With the AGP and PCI bus speed safely locked we were able to have a free reign. System performance was only limited by the available Vcore.

Perfect stability was achieved with good cooling right up to 227MHz Front side bus, or 2,270MHz processor speed before we needed to raise voltage levels. Increasing the Vcore to 1.6v enabled us to go just shy of 240MHz front side bus. Applying the maximum 1.7v Vcore gave stability at 240MHz, or 2,400MHz processor speed and enabled us to run some tests successfully at speeds up to 247MHz. 250MHz proved elusive, even with Freon cooling, as the processor was crying out for more voltage. As we pushed the speed of the processor we took a few simple benchmarks along the way so that we could see how the increased speed translates into system performance. Here are the results.

CPU-Z

Our best overclock at 246MHz Front side bus was enough to run CPU-Z, and Sandra, but as Pifast failed we capped the graphs at 240MHz

Sandra


This is the first time we have seen the Athlon 64 break the 10000 Dhrystone ALU score in Sandra and it's a mighty fine achievement. It is interesting to note that our setup showed a much larger increase in performance during this test between 2100MHz and 2200MHz. Thereafter the increase was constant but slightly less dramatic.

Sandra


With no dual DDR to boost performance in Sandra, we were still very impressed with 3700MB/sec in this test. The graph shows that performance increases uniformly with the increased driven clock.

Pifast

The Pifast tests show a slightly different picture. Here we see that performance increases are linier to the increased front side bus until we exceed 230MHz. After this point the performance starts to tail off very slightly.

Temps

This graph should not surprise anyone that overclocks their system. We can see that once we push the Athlon 64 above 220MHz driven clock, temperatures start to rocket. This is in fact mainly due to increasing voltage for the 230MHz and 240MHz tests. Even with these increases, 55°C under load is still very respectable, although we should not forget that if the temperature rises above 60°C, stability starts to suffer.

Final thoughts

While trying various Windows applications for controlling the chipset, we stumbled across the ClockGen program from the makers of CPU-Z. Since FID setting on the CPU is chipset agnostic and done on the CPU, we were able to change the CPU multiplier to values below the standard 10X, functionality not available in the BIOS.

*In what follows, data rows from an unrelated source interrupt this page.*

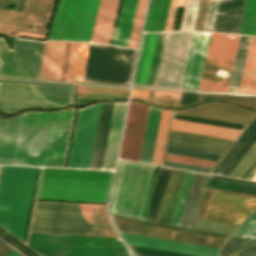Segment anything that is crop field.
I'll return each instance as SVG.
<instances>
[{
  "label": "crop field",
  "mask_w": 256,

Unlike previous motherboards, where users were desperate for higher multipliers as they needed to keep the PCI bus as close to 33MHz as possible, the new chipset is able to make very good use of the lower settings.

Although we could not achieve stability using the GA-K8NS at 250MHz front side bus during our 10X testing, by reducing the CPU multiplier to 9.5X we were able to take full advantage of the maximum available bus speed to push our memory performance.